● **The task**
Every line from the one holding "World flags obtained, with" through the final line of the entries is to be reproduced exactly, and no other line.

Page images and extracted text

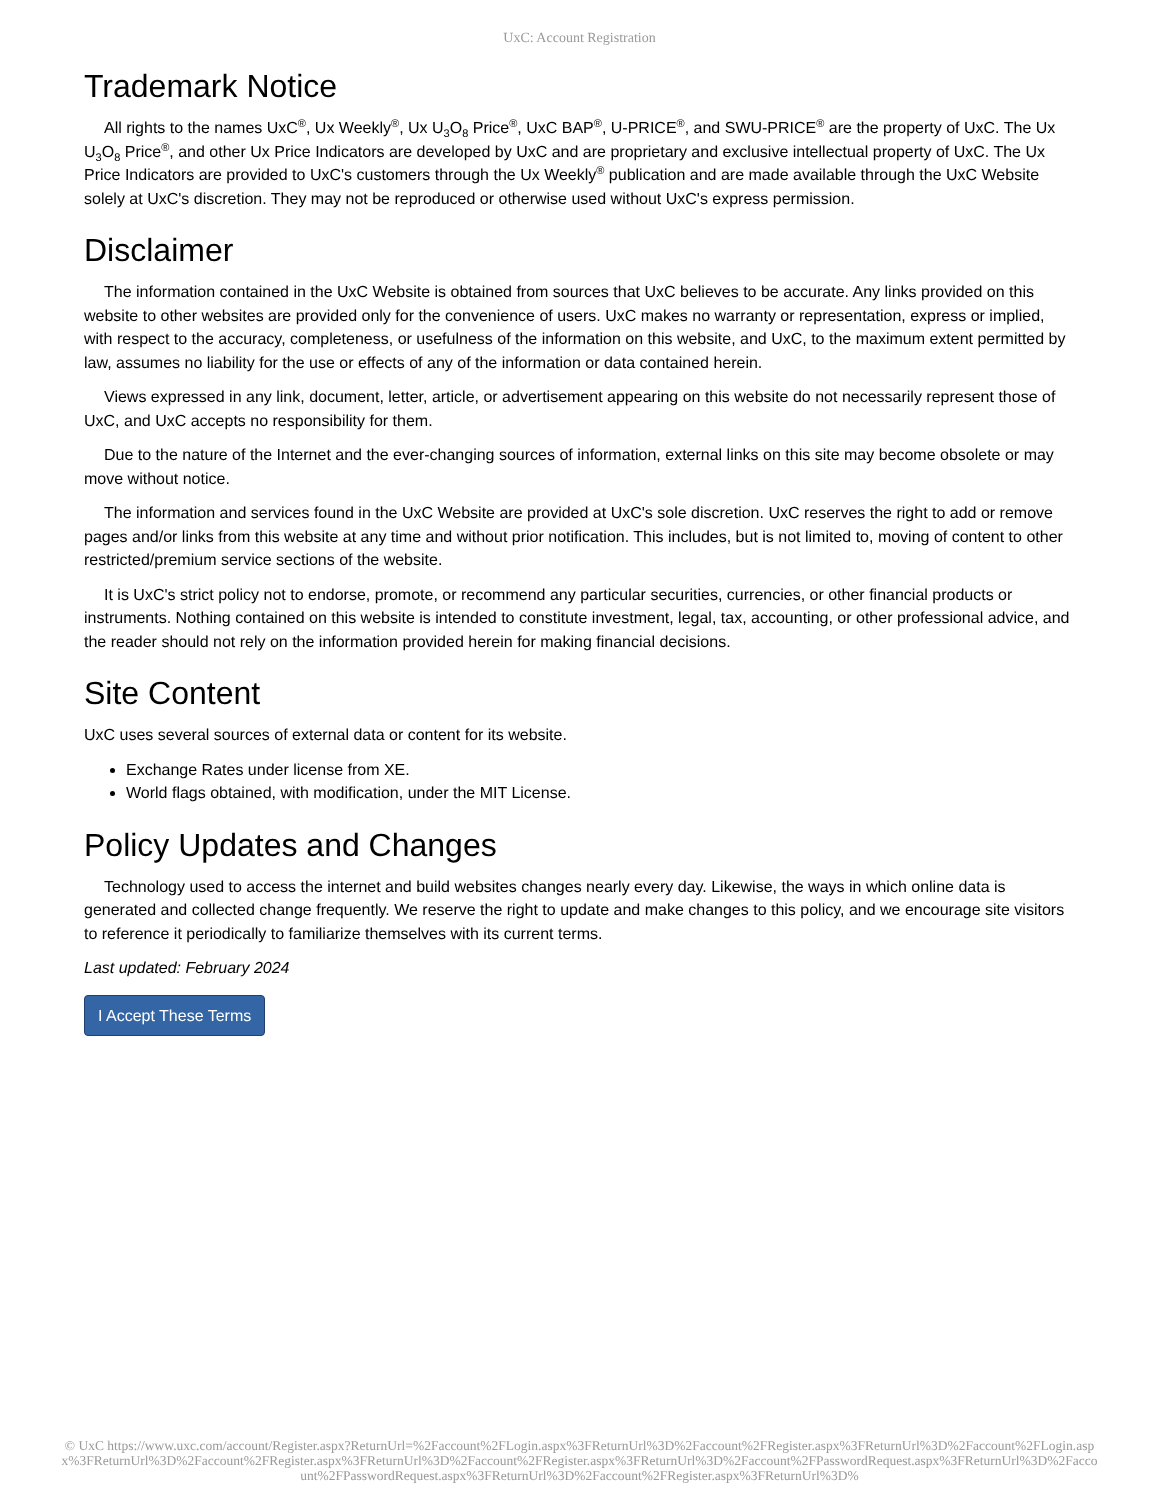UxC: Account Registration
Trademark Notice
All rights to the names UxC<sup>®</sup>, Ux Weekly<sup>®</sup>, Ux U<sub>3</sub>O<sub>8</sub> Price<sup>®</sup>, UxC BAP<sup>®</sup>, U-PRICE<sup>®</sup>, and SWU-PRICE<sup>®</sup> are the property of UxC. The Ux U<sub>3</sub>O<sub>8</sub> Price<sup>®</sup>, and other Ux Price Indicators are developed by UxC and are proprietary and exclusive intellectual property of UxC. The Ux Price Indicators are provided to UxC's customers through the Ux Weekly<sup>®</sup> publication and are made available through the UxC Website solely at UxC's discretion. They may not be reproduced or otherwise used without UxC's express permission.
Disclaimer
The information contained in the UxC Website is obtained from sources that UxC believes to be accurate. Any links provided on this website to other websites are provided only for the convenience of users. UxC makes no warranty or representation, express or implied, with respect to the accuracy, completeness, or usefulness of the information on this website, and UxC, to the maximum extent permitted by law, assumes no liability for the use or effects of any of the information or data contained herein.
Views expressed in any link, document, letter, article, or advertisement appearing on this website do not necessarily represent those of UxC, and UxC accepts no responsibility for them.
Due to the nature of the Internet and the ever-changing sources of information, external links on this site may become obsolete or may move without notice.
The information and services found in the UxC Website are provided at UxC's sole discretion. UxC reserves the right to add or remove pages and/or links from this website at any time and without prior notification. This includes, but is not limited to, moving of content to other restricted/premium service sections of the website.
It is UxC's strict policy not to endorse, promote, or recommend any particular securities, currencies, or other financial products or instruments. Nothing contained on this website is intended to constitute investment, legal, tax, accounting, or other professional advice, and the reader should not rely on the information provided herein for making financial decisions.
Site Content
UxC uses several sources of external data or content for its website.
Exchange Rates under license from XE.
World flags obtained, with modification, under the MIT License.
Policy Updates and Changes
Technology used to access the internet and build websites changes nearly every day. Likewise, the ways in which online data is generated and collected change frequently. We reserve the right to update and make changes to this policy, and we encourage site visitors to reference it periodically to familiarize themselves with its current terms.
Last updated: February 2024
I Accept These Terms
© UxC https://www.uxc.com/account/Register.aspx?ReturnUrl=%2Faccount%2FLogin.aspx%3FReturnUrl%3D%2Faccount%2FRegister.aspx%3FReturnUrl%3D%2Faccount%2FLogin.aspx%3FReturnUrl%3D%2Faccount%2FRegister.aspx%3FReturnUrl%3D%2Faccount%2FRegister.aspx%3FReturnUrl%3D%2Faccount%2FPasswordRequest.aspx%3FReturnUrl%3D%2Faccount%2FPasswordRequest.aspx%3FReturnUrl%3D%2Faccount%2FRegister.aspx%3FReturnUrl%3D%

● **Response area**
World flags obtained, with modification, under the MIT License.
Policy Updates and Changes
Technology used to access the internet and build websites changes nearly every day. Likewise, the ways in which online data is generated and collected change frequently. We reserve the right to update and make changes to this policy, and we encourage site visitors to reference it periodically to familiarize themselves with its current terms.
Last updated: February 2024
I Accept These Terms
© UxC https://www.uxc.com/account/Register.aspx?ReturnUrl=%2Faccount%2FLogin.aspx%3FReturnUrl%3D%2Faccount%2FRegister.aspx%3FReturnUrl%3D%2Faccount%2FLogin.aspx%3FReturnUrl%3D%2Faccount%2FRegister.aspx%3FReturnUrl%3D%2Faccount%2FRegister.aspx%3FReturnUrl%3D%2Faccount%2FPasswordRequest.aspx%3FReturnUrl%3D%2Faccount%2FPasswordRequest.aspx%3FReturnUrl%3D%2Faccount%2FRegister.aspx%3FReturnUrl%3D%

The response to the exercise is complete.